Anyway, I’ve had some success by changing the rd.md parameters on the kernel command line.
by replacing the explicit rd.md.uuid= entries with:
rd.md=1 rd.md.conf=1 rd.auto=1 rd.retry=30 rd.timeout=200
and then booting with one drive or the other disconnected, I get a short pause,
then the system comes up with degraded raid arrays.

Testing this way seems somewhat hazardous to one’s raid arrays: when I power off, reconnect the second drive, and boot up, the system comes up, but in a hodgepodge of raid array states:
Two fully assembled raid 1 with two volumes
some degraded using only /dev/sda partition
some degraded using only their /dev/sdb partitions.
So far I’ve been able to patch things up with mdadm --re-add . The small raid arrays do a full resync that takes several minutes, the 5 TB one does an incremental re-sync in only a few minutes. But I don’t think I want to do this test too many times.

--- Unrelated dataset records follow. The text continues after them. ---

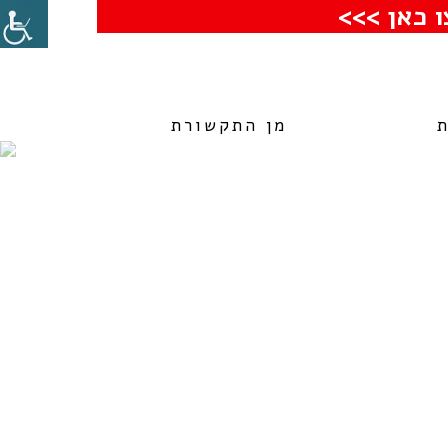
 כאן >>>
מן התקשורת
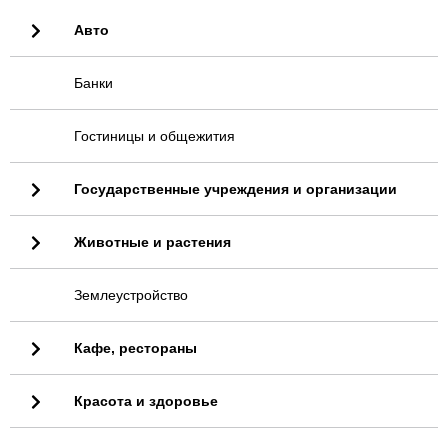
Авто
Банки
Гостиницы и общежития
Государственные учреждения и организации
Животные и растения
Землеустройство
Кафе, рестораны
Красота и здоровье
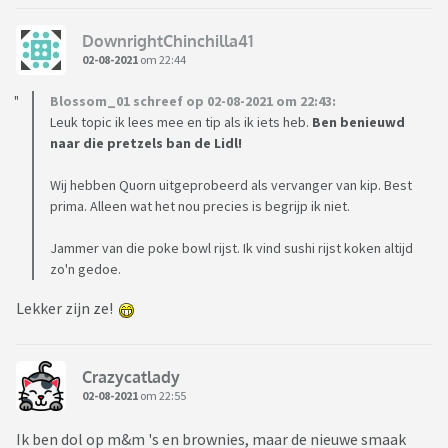
DownrightChinchilla41
02-08-2021
om 22:44
Blossom_01 schreef op 02-08-2021 om 22:43:
Leuk topic ik lees mee en tip als ik iets heb.
Ben benieuwd
naar die pretzels ban de Lidl!
Wij hebben Quorn uitgeprobeerd als vervanger van kip. Best
prima. Alleen wat het nou precies is begrijp ik niet.
Jammer van die poke bowl rijst. Ik vind sushi rijst koken altijd
zo'n gedoe.
Lekker zijn ze!
Crazycatlady
02-08-2021
om 22:55
Ik ben dol op m&m 's en brownies, maar de nieuwe smaak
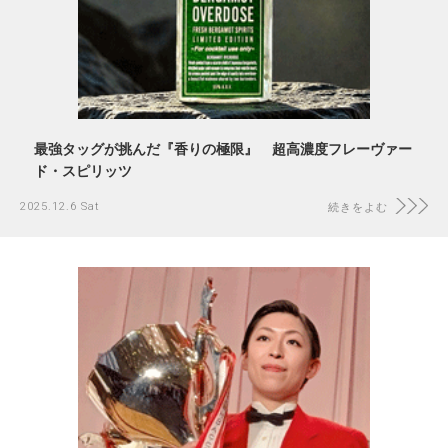
最強タッグが挑んだ『香りの極限』 超高濃度フレーヴァー
ド・スピリッツ
2025.12.6 Sat
続きをよむ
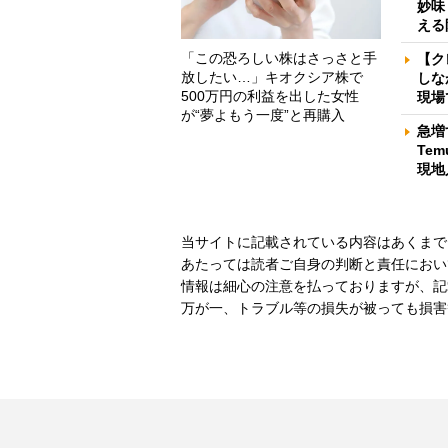
妙味
える
「この恐ろしい株はさっさと手
【ク
放したい…」キオクシア株で
しな
500万円の利益を出した女性
現場
が“夢よもう一度”と再購入
急増
Te
現地
当サイトに記載されている内容はあくまで
あたっては読者ご自身の判断と責任におい
情報は細心の注意を払っておりますが、記
万が一、トラブル等の損失が被っても損害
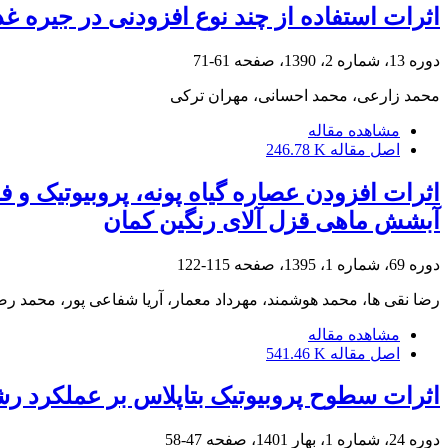
اثرات استفاده از چند نوع افزودنی در جیره 
دوره 13، شماره 2، 1390، صفحه
61-71
محمد زارعی، محمد احسانی، مهران ترکی
مشاهده مقاله
اصل مقاله
246.78 K
اثرات افزودن عصاره گیاه پونه، پروبیوتیک و 
آبشش ماهی قزل آلای رنگین کمان
دوره 69، شماره 1، 1395، صفحه
115-122
رضا نقی ها، محمد هوشمند، مهرداد معمار، آریا شفاعی پور، محمد ر
مشاهده مقاله
اصل مقاله
541.46 K
اثرات سطوح پروبیوتیک بتاپلاس بر عملکرد 
دوره 24، شماره 1، بهار 1401، صفحه
47-58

I created the alternative kernel command lines by adding files for each experiment to /boot/loader/entries/*
But I don’t think these will get updated when kernel upgrades come along,
so next I’ll change GRUB_CMDLINE_LINUX=
in /etc/default/grub

Bottom line: There are mysteries in the rd.* kernel parameters and dracut that I don’t fully understand yet

yes using device numbers instead of uuid’s is explicitly mentioned in some redhat docs as “A Bad Thing” but i can’t see how you could ever boot from sdb if sda is hardcoded in various places.

i’ve given up for now as there’s not much call for baremetal anymore and mdraid sucks in a vm, but i’ll be following your progress just out of interest!